Garment workers have several core international legal rights within this framework. These rights – enshrined within general anti-discrimination principles – include the right to a “fair wage” that allows workers “an adequate standard of living;” to form and join trade unions; to not be arbitrarily deprived of employment; and to a safe work environment. Finally, workers – and those displaced by factories – have the right to a healthy environment, and are guaranteed protections against forced evictions.
Foreign states have violated these obligations through direct interference – such as the U.S. government’s repeated efforts to block proposed minimum wage increases – and the decades-long imposition of economic reforms and trade agreements that allow foreign corporations to facilitate and benefit from workers’ rights abuses. Foreign corporations, enabled by foreign-imposed trade incentives, continue to buy apparel manufactured in factories – often themselves owned or operated by foreign companies – that have been shown again and again to not meet minimum international labour standards.

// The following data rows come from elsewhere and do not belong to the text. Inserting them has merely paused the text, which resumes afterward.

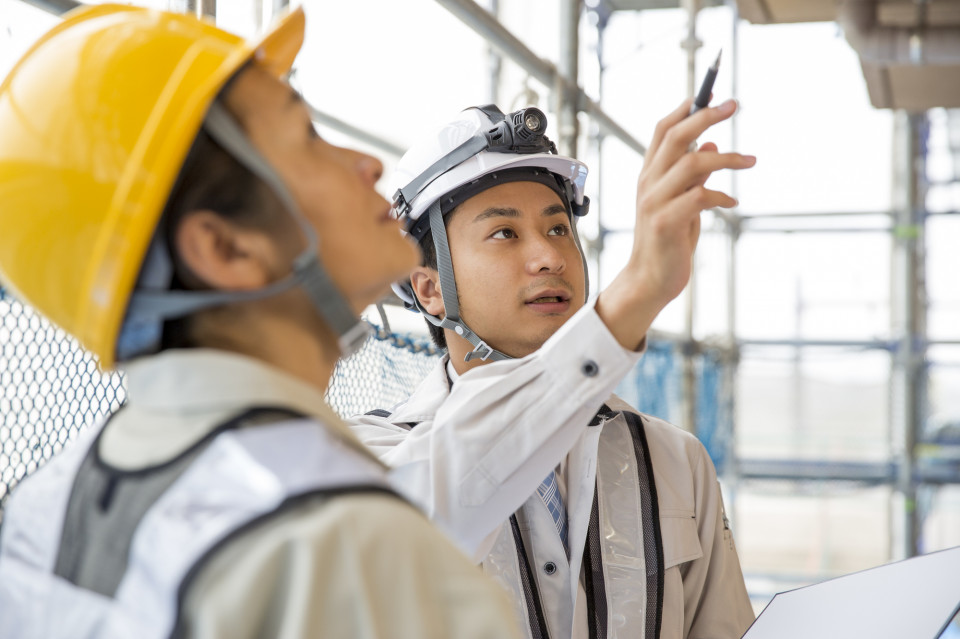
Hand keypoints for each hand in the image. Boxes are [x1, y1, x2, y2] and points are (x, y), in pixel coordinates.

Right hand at [596, 98, 754, 349]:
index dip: (686, 108)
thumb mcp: (681, 203)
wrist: (651, 280)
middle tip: (735, 105)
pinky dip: (721, 195)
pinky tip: (733, 202)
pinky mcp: (666, 222)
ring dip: (726, 158)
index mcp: (649, 175)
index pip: (662, 130)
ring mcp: (654, 201)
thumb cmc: (668, 242)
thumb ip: (692, 176)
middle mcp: (648, 183)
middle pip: (674, 136)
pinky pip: (700, 196)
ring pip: (691, 162)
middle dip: (706, 116)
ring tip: (751, 160)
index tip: (710, 93)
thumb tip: (709, 145)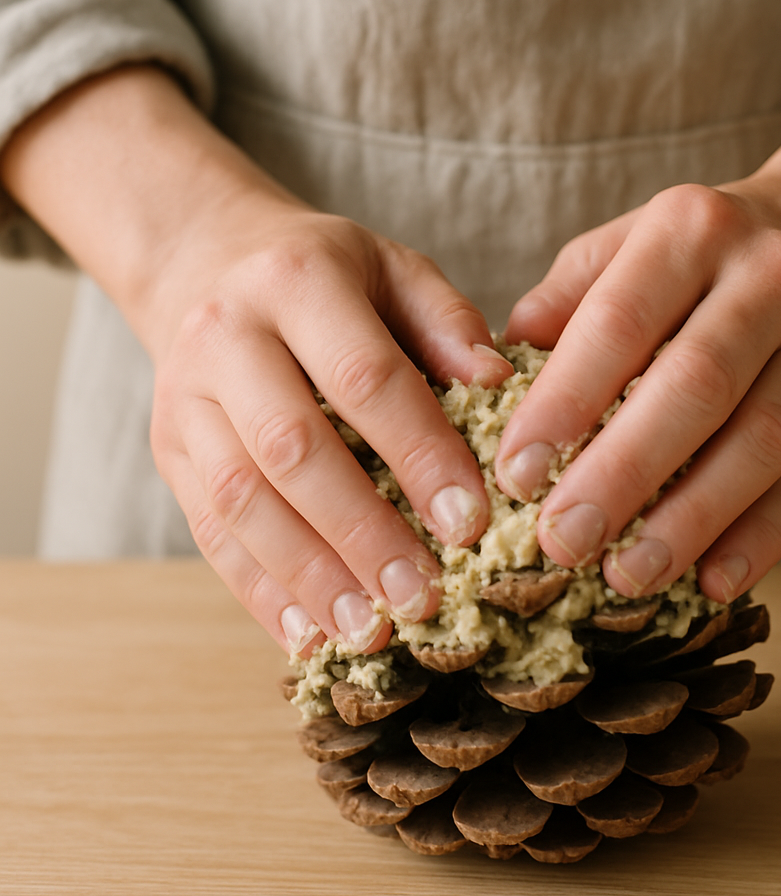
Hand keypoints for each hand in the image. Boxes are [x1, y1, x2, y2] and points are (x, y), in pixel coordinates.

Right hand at [145, 202, 512, 654]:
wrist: (204, 261)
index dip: (420, 454)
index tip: (471, 521)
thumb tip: (497, 387)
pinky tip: (308, 634)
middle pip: (295, 448)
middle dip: (364, 532)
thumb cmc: (322, 272)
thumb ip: (445, 322)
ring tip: (372, 630)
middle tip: (425, 594)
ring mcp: (185, 398)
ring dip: (310, 575)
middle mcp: (228, 337)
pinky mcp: (168, 450)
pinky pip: (207, 530)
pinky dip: (259, 590)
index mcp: (297, 281)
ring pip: (242, 500)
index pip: (366, 378)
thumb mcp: (392, 268)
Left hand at [496, 178, 780, 602]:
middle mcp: (768, 275)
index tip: (516, 476)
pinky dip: (764, 537)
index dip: (563, 404)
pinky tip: (713, 581)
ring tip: (627, 576)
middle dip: (622, 473)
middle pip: (694, 386)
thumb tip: (492, 380)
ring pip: (761, 441)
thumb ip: (563, 304)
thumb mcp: (628, 244)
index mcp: (690, 229)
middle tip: (562, 542)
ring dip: (692, 520)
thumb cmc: (705, 251)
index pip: (617, 324)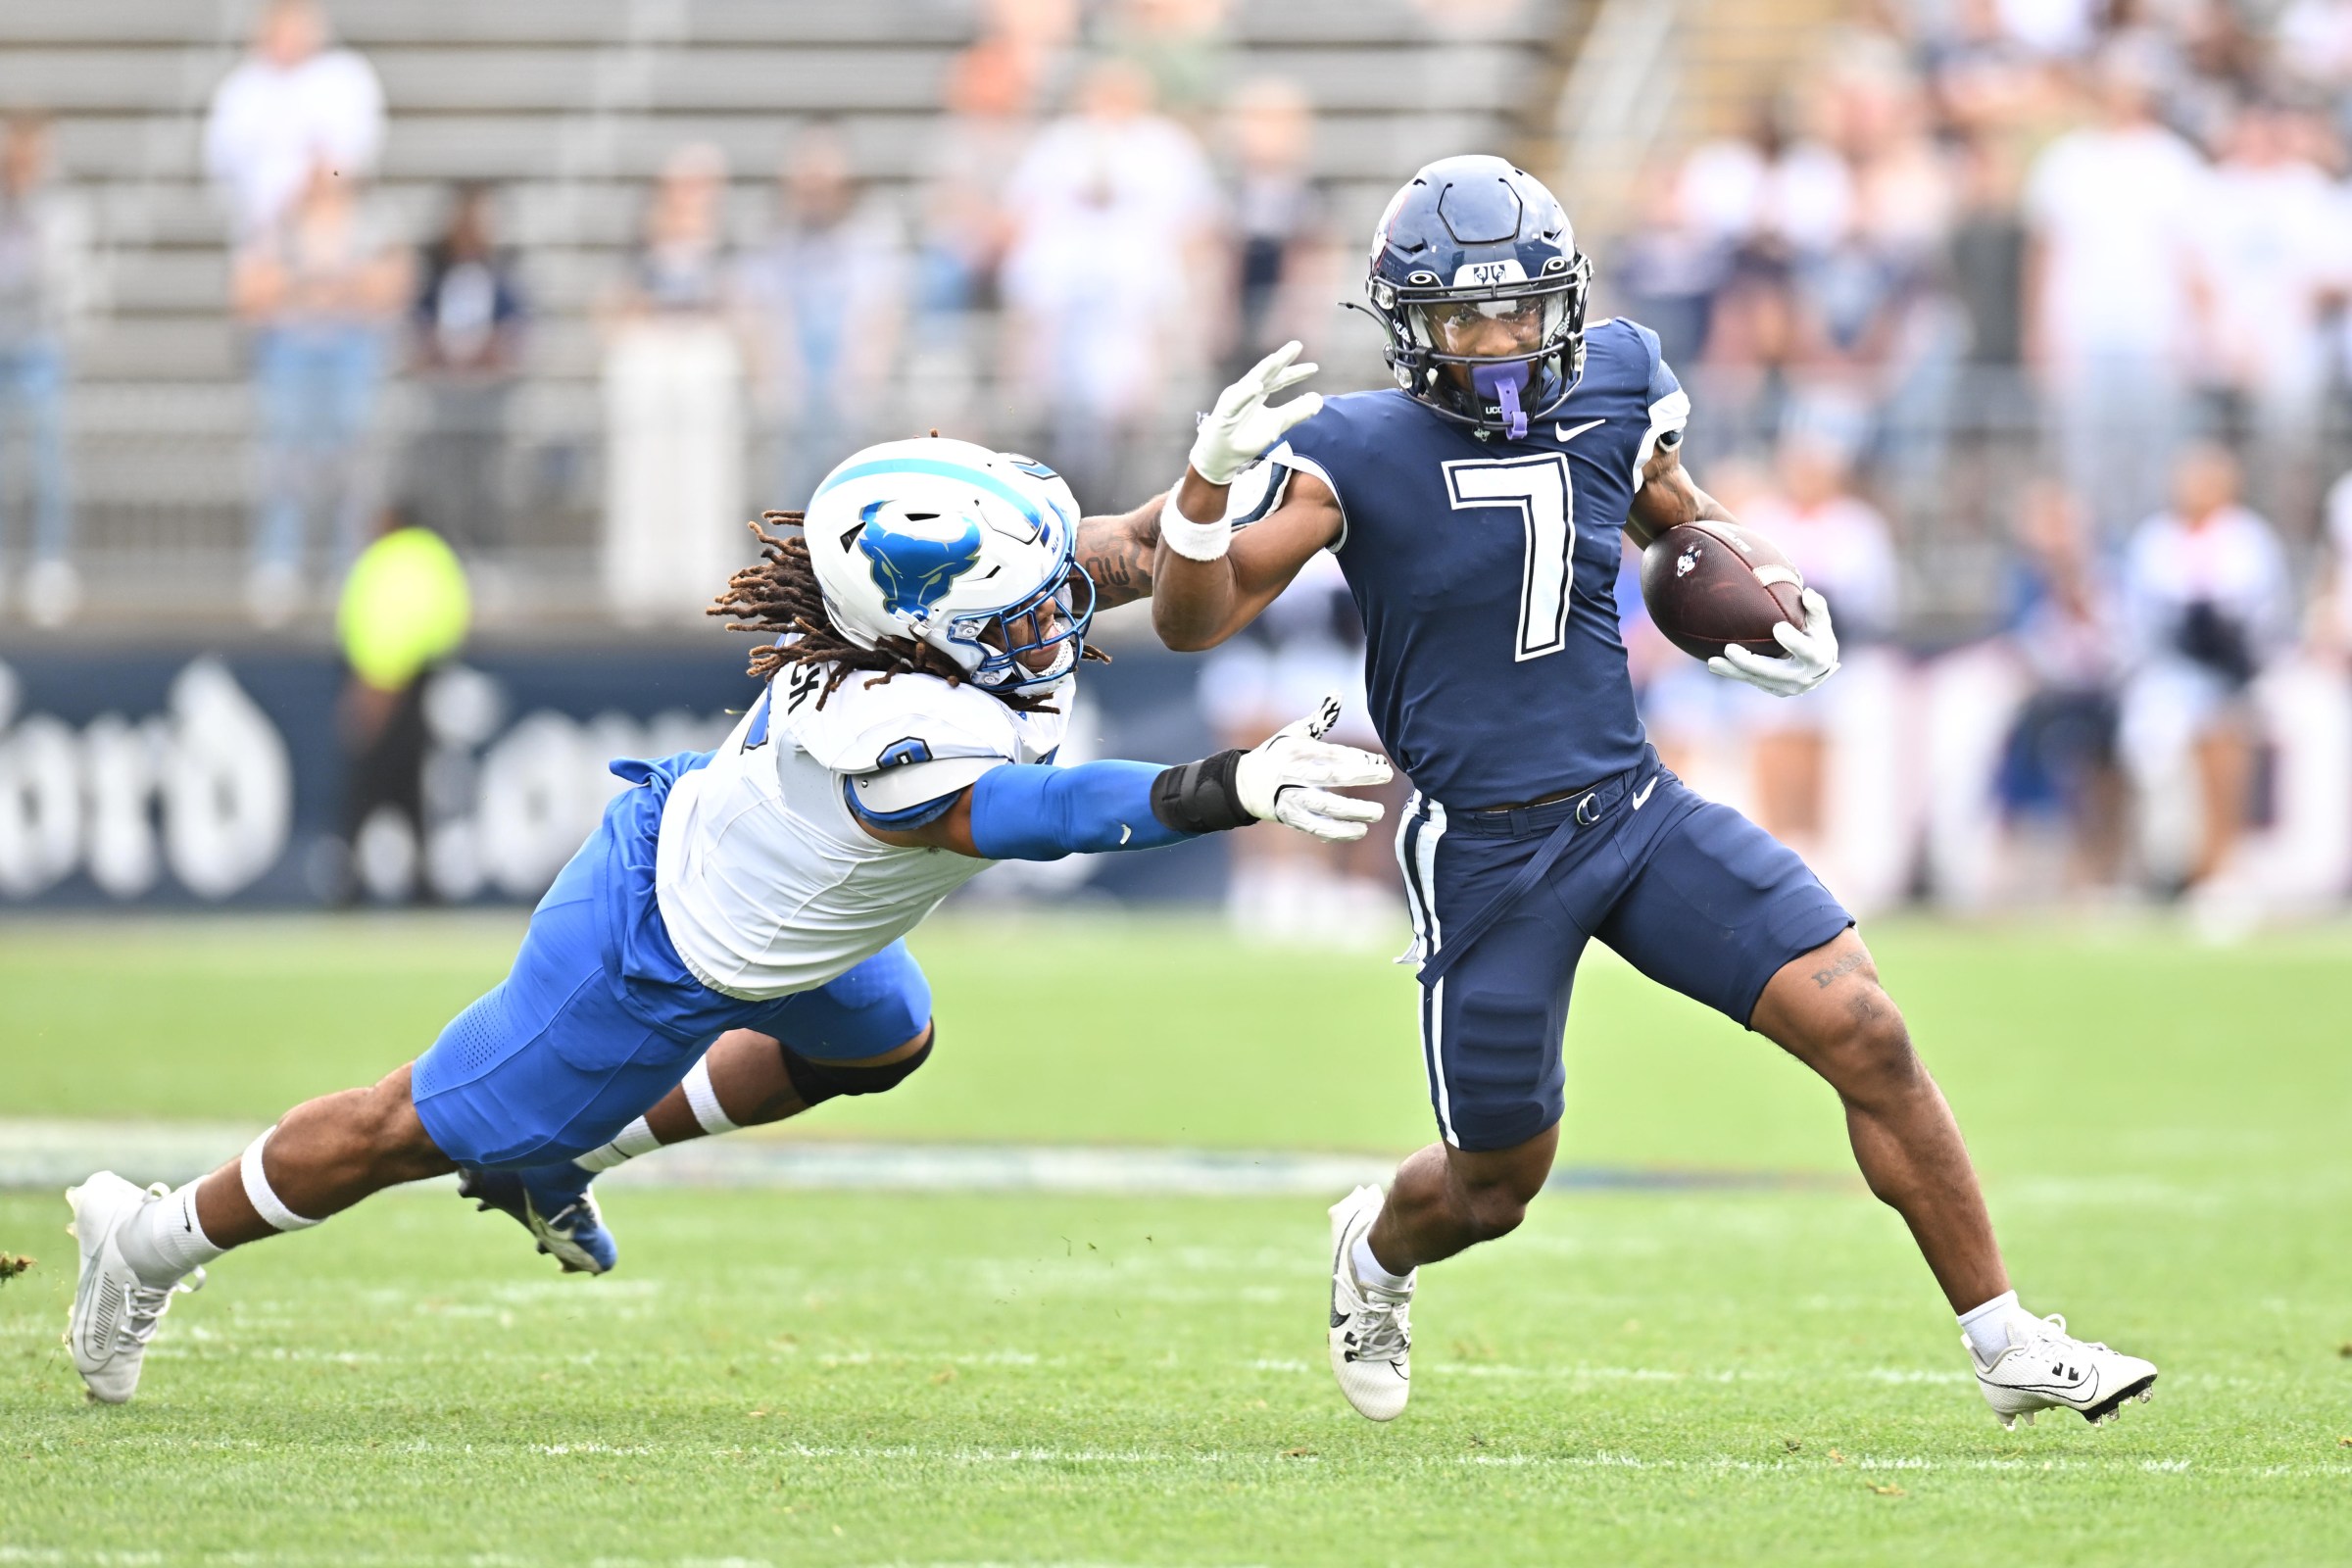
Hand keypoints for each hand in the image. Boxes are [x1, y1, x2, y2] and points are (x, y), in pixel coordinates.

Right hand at [1188, 340, 1323, 485]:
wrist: (1223, 457)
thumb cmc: (1245, 439)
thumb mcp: (1277, 425)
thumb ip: (1296, 413)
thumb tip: (1319, 400)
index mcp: (1257, 393)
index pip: (1279, 379)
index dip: (1296, 373)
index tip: (1315, 368)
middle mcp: (1246, 391)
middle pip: (1266, 373)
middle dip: (1281, 358)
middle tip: (1297, 345)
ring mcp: (1234, 400)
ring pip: (1250, 381)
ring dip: (1263, 369)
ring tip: (1277, 358)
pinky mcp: (1224, 413)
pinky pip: (1236, 401)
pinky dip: (1246, 393)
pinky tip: (1258, 386)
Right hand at [1234, 695, 1391, 842]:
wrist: (1243, 784)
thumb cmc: (1276, 753)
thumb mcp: (1293, 732)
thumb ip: (1320, 718)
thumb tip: (1338, 693)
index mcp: (1294, 750)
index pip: (1328, 753)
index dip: (1354, 756)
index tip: (1379, 761)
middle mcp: (1291, 774)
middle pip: (1329, 776)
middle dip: (1361, 776)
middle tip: (1388, 775)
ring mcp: (1290, 798)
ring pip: (1324, 806)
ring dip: (1353, 811)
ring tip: (1378, 813)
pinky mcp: (1289, 817)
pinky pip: (1315, 827)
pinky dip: (1337, 832)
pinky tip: (1359, 831)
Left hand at [1707, 588, 1839, 697]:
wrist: (1819, 666)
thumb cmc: (1818, 635)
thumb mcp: (1821, 621)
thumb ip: (1816, 607)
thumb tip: (1807, 593)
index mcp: (1818, 659)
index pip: (1806, 651)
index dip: (1793, 642)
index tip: (1777, 627)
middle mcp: (1802, 678)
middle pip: (1772, 671)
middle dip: (1749, 662)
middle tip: (1729, 649)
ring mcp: (1786, 688)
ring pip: (1757, 679)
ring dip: (1733, 671)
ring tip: (1712, 662)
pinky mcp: (1773, 690)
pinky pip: (1751, 680)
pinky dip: (1734, 673)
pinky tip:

But even where states acknowledge their own failures – as Bill Clinton did in 2010, noting the disastrous consequences of his administration’s economic policies on Haiti’s agricultural self-sufficiency – and in the face of garment workers’ recurrent demands for a living wage, no repercussions ensue. The lack of accountability for international actors – due in part to the barriers in enforcing these extraterritorial obligations – illustrates how they operate above the law. At the same time, foreign corporations remain largely unscathed and redress for victims is scarce. For example, there is no evidence that foreign companies who import Haitian garments from factories that violate workers’ rights have ever lost the benefits provided by U.S. trade agreements. Moreover, years after being displaced by CIP, farmers are still waiting for compensation.
Under the guise of development, foreign actors have pursued and benefited from the sweatshop environment that Haiti faces today, and in doing so fostered the continued exploitation of Haitian workers. These workers are not just protesting the symptoms of this environment – low wages and other rights violations – but the entire system of exploitation itself. In order to respect and protect Haitians’ human rights, foreign investment must reflect a Haitian-led, rights-based approach that is in line with international legal standards.